Мы задремали (или я задремал один). Не могу точно сказать – знаю лишь, что закрыв глаза, я ощутил, как холод снова затянул меня в свои объятия. «Ваув!» – лай собаки, но уже менее громкий, прямо в глубине мозга. Свет прожектора стал ярче и ослепил меня, а затем снова стал прежним.

– Эй, бегущий! – сказал старик, трепля меня за плечо.

– Что? – вздрогнул я. Лай собаки слился с первым словом, которое пробудило меня, и я на секунду испугался, что слечу вниз с широкого подоконника, со второго этажа.

– Не засыпай, пожалуйста. У меня предчувствие какое-то нехорошее. Мне стало страшно одному. Обещай, что ты выберешься к прожекторам и попросишь за меня там, чтобы я увидел своих! Я сделал что-то хреновое. Не помню, что именно, но не хочу, чтобы меня запомнили таким.

– Ты опять несёшь ерунду! Что за фразы! Ты пойдёшь со мной и сам скажешь, если уж на то пошло. Ты думаешь, у меня хватит духу одному выйти к собакам? – взбудоражился я его настроем.

– А ты не чувствуешь?

– Что? – спросил я, напрягшись и прислушиваясь: не о собаках ли он говорит?

– Я пахнуть перестал.

– Что?

– Знаешь, странно как-то. Но я чувствовал свой запах, а теперь не чувствую. Мне кажется, я потерял запах… – он всосал запах носом по своей ладони. – И мурашки по коже, как лёгкий ветерок растекается… рука, руки, всего меня…
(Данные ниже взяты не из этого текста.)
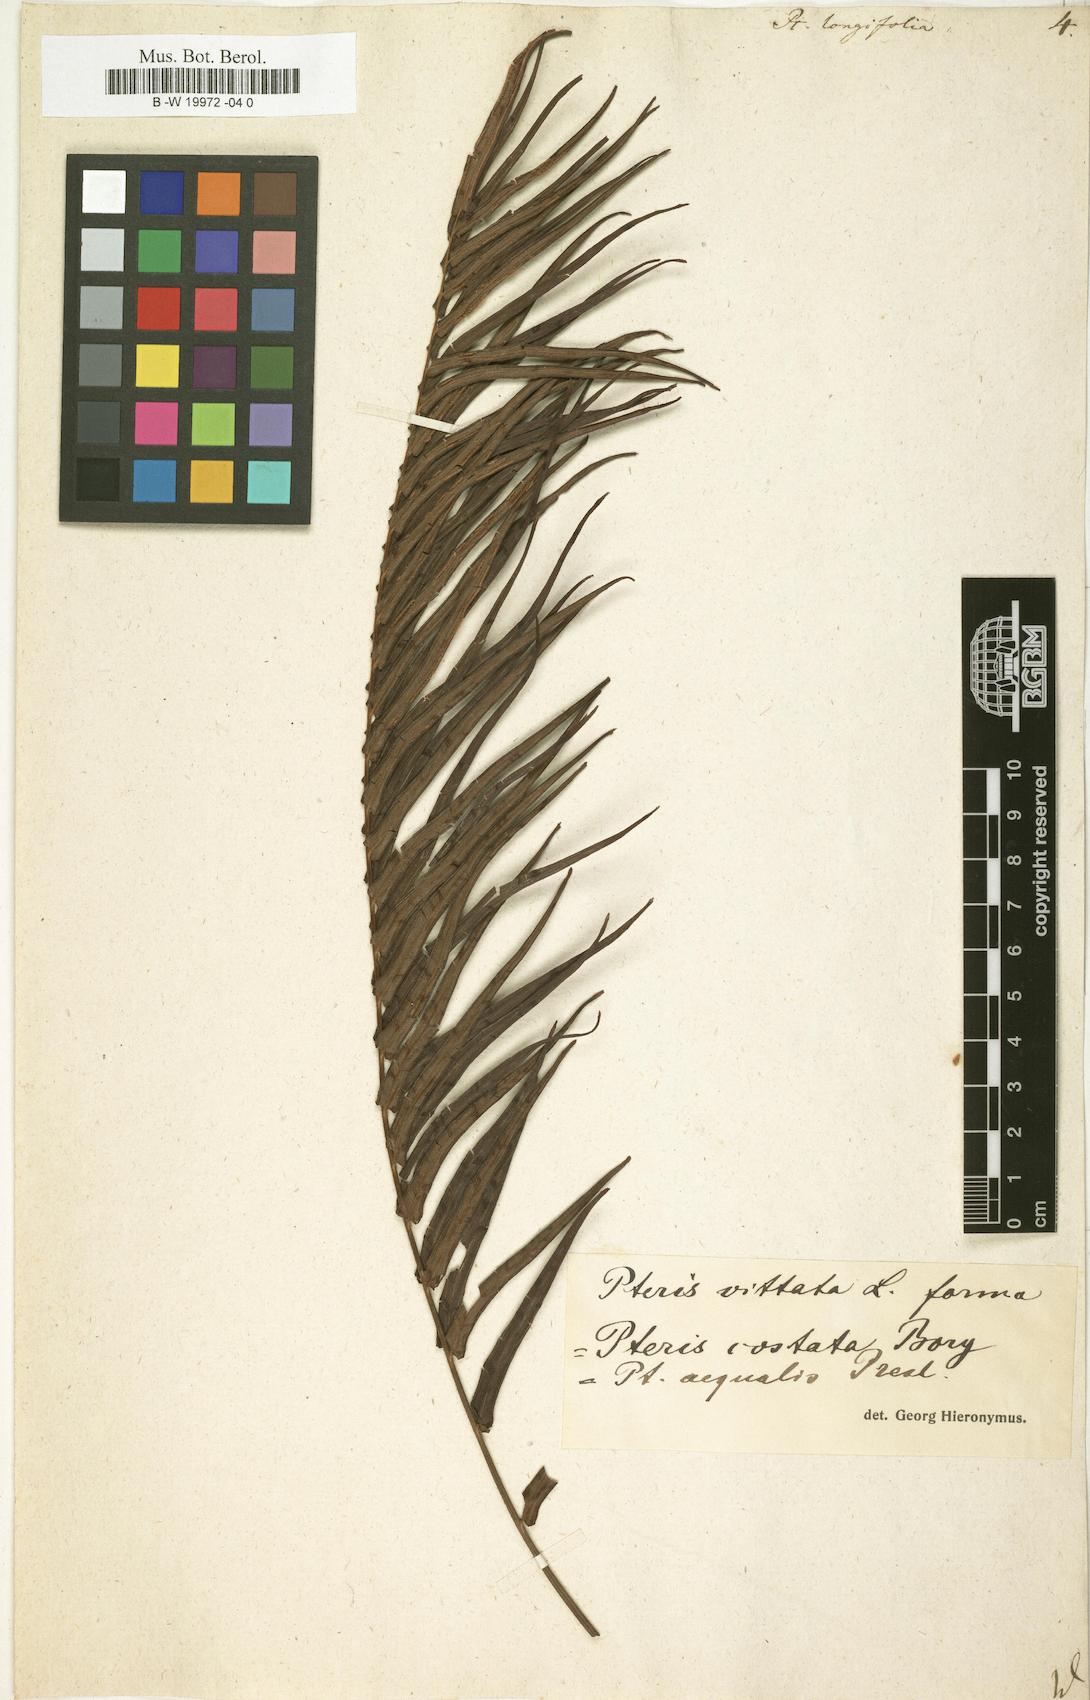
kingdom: Plantae
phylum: Tracheophyta
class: Polypodiopsida
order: Polypodiales
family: Pteridaceae
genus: Pteris
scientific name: Pteris longifolia
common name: Longleaf brake
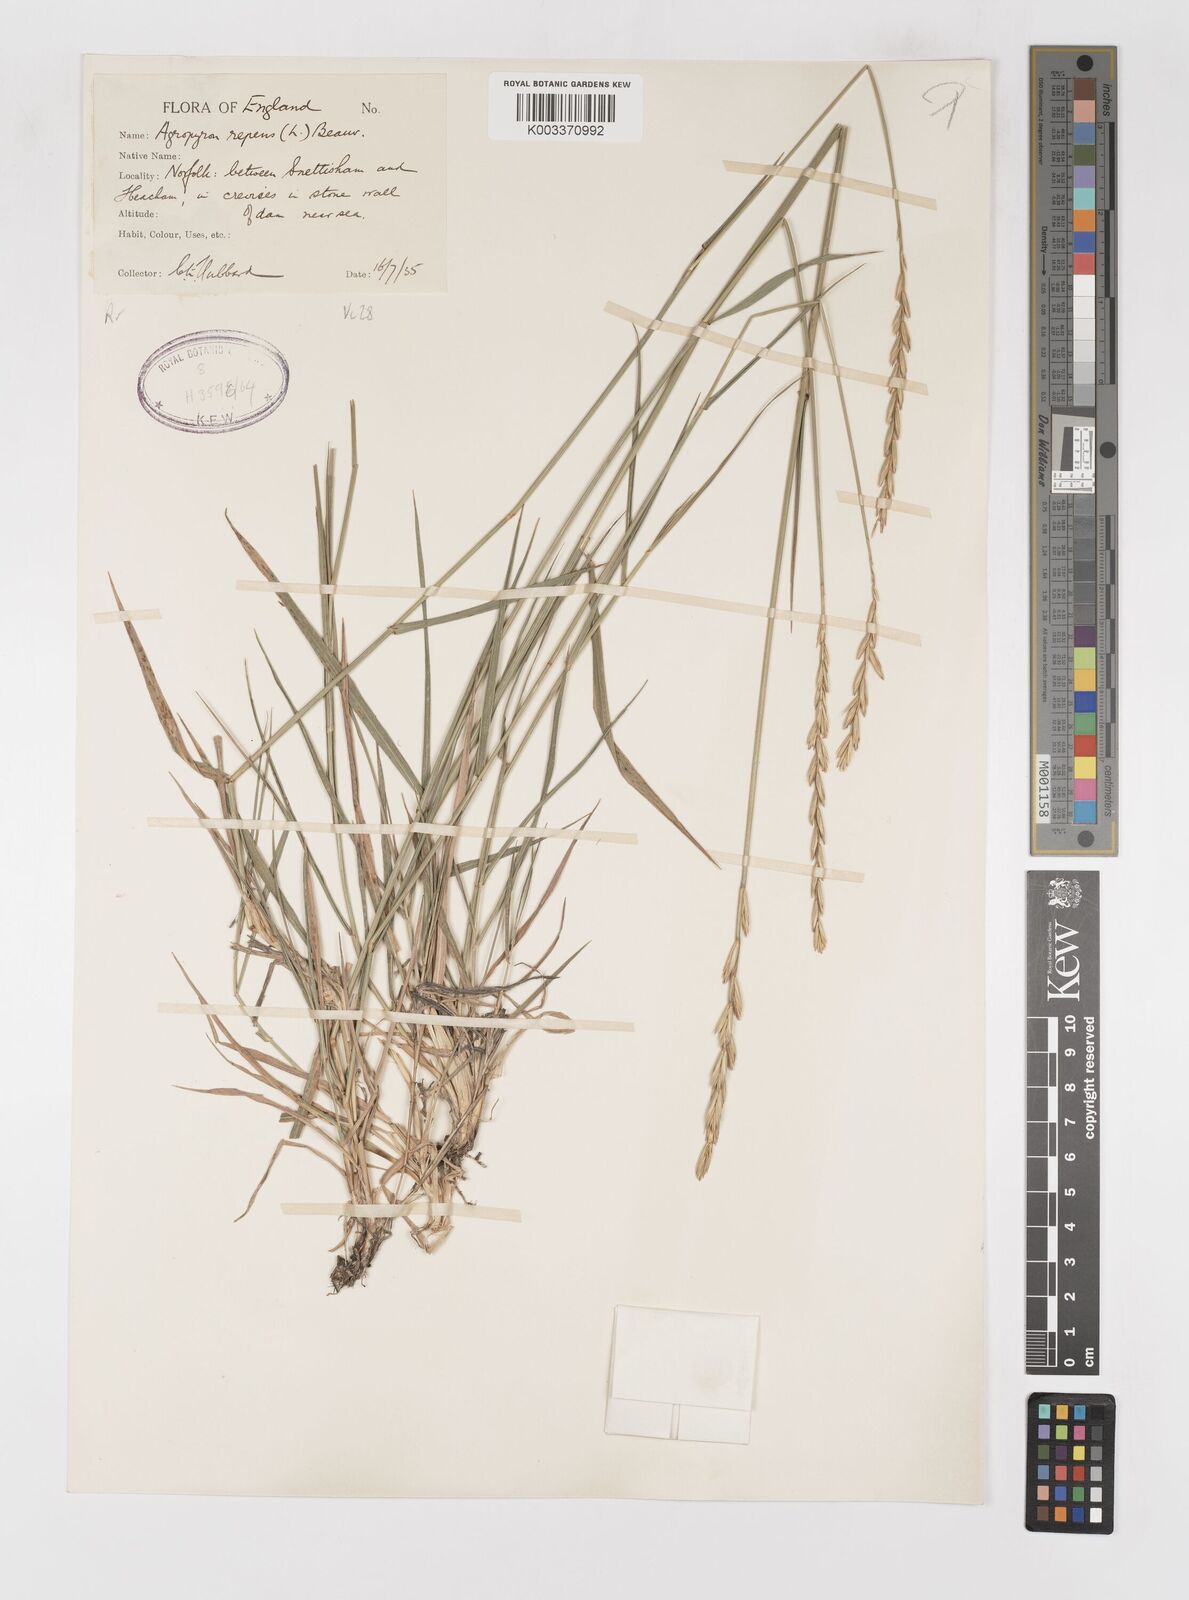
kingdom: Plantae
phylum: Tracheophyta
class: Liliopsida
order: Poales
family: Poaceae
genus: Elymus
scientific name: Elymus repens
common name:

– Ты чего? К запаху человек привыкает, а своего совсем не чувствует, – принюхавшись, я понял, о чём он говорит.

– Я свой чувствовал – непрерывно, каждое мгновение. И чувствовал потому, что он мне не нравился. Раньше я почти не замечал его, но здесь чувствовал очень отчётливо, и меня от него даже тошнило. И привкус рыбы пропал. Может, он стал исчезать из-за того, что он мне не нравился? Как ты думаешь: может такое быть? – он умоляюще посмотрел на меня, но у меня встал комок в горле.

– Я не знаю!

– Я вообще не пахну! Не капли!

Я старался не обращать на его реплики внимания – хотя бы потому, что они меня очень пугали. Но сам стал незаметно для него принюхиваться. Он действительно ничем не пах – запах исчез. Но голос… Как будто он говорил через пластиковый стакан или картонную коробку. Его голос потерял звучность и стал впитываться в темноту воздуха.

– Что ты так смотришь? – испугался он. – Эй…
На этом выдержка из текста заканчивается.